According to Fast Company, FaceGym is most popular among women in their thirties and forties, many of whom are looking for an alternative to Botox and fillers, or for a treatment that will serve them between such injectables. Catherine told me they were seeing women in their sixties, too, and as young as their mid-twenties. Like most of today's skin-care industry, FaceGym conveniently blurs the line between health and vanity. Exercising is one of the few beauty practices that can genuinely be conducted purely for health reasons. A "face workout" connotes a sort of virtuous striving that a syringe to the cheekbone does not.
I was given a Signature Electrical workout, which costs ninety-five dollars, plus tax; FaceGym recommends that its customers do the workout weekly for the first six weeks, and then less often after that, for maintenance. ("The great thing is that it's affordable," Catherine said.) As I left the appointment, a couple of my friends, coincidentally, were discussing laser facials on a group text. I looked at myself in my phone's front-facing camera and saw that the large under-eye bags that had formed after the music festival were gone. I thought about "Perfect Me," in which Widdows notes that there are no clear demarcations on the spectrum between minimal and extreme practices when it comes to beauty; this makes it easy for people to engage, "with little reflection," in more and more such practices, and "practices that might have previously been regarded as extreme." The overwhelming trend is toward escalation, as evidenced in the nationwide proliferation of blowout bars and eyelash-extension places. Once beauty practices become normalized, they are, for the most part, here to stay.
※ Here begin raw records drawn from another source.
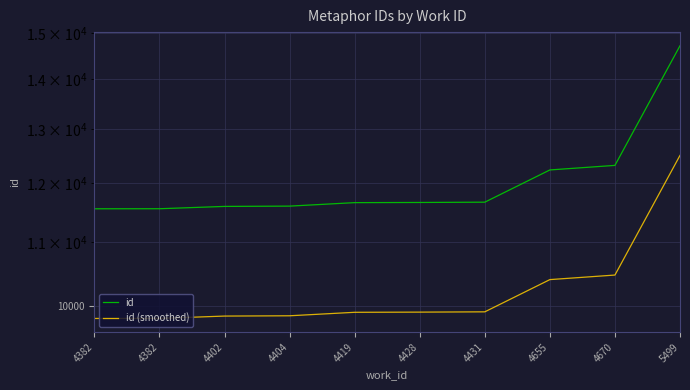

At which category is the sum across all series the highest?

5499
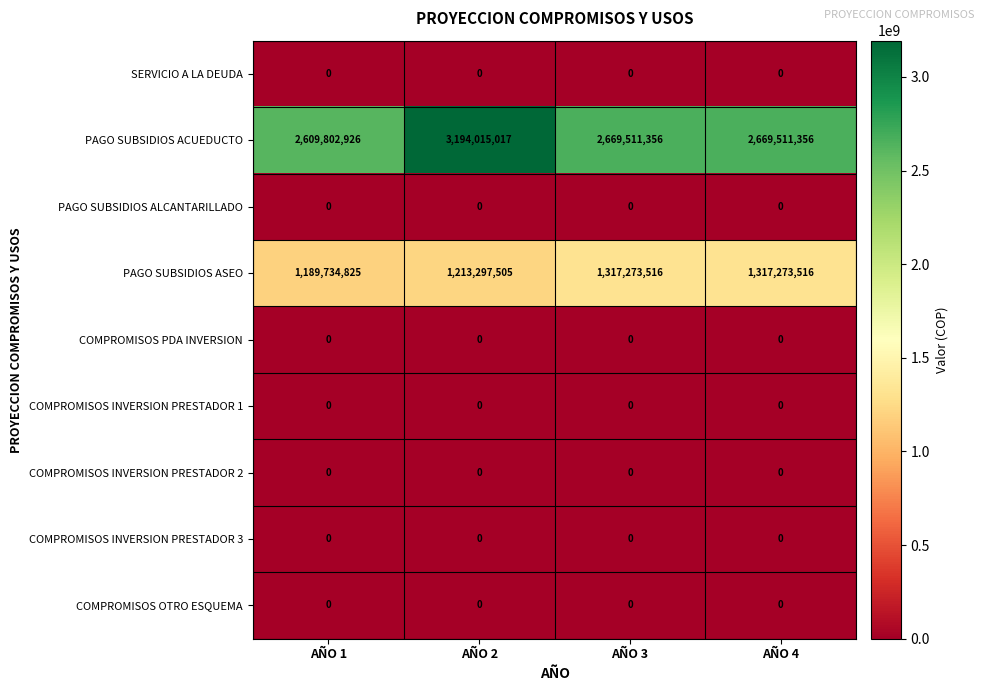

What is the greatest value displayed?

3194015017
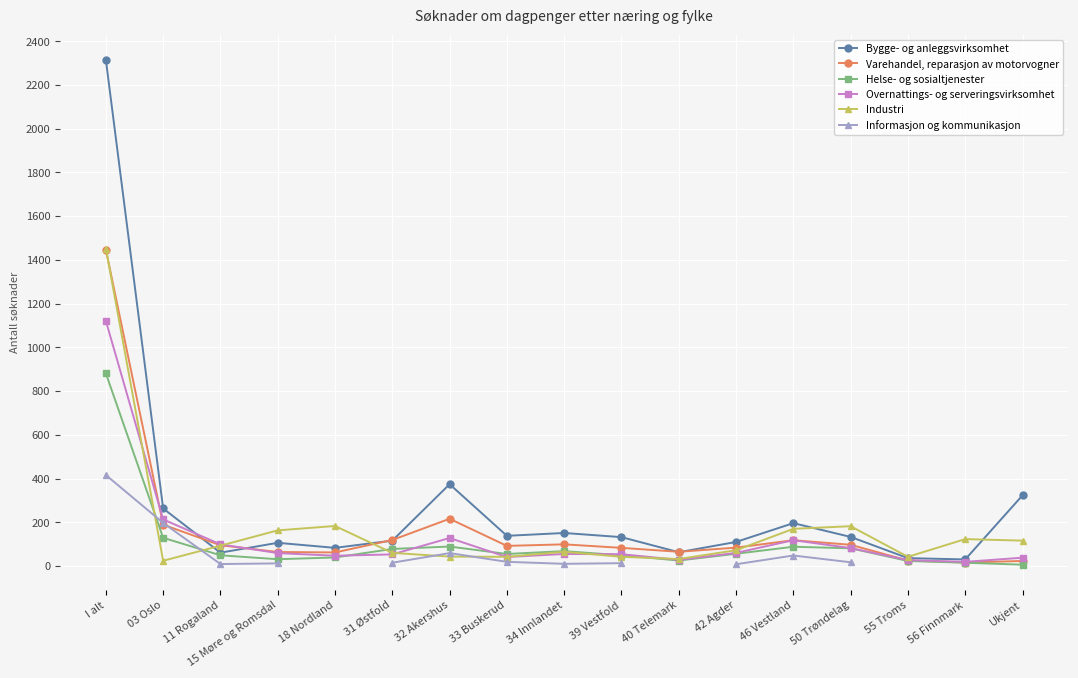

Read the Bygge- og anleggsvirksomhet value at I alt.

2315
Self-improvement imperatives always offer the seductive notion of untapped potential: it's a bummer to feel like you have to change, but a thrill, sometimes, to imagine that you can. The trouble is that there is no feasible end to this process. There's an Instagram account called @celebface that has recently been posting images of actresses and models on the red carpet as they appear in photographs on wire services, such as Getty, alongside the Photoshopped versions that the celebrities post on their own social-media accounts. These are professionally beautiful women, the ones who define contemporary beauty standards, who, furthermore, have teams of people dedicated to making them look perfect. Still, they retouch the pictures—tucking in their tiny waists, elongating their faces. What I find most alarming is that it is hard to tell the difference between the altered and unaltered pictures. In the "before" photographs, these women already meet an essentially impossible ideal. And yet the motion of self-improvement is, evidently, irresistible. What the photos suggest is a refusal to ever be content with yourself, a near-religious adherence to the idea that we can and should use every tool available to continually strive to look better, as if this is why we are alive.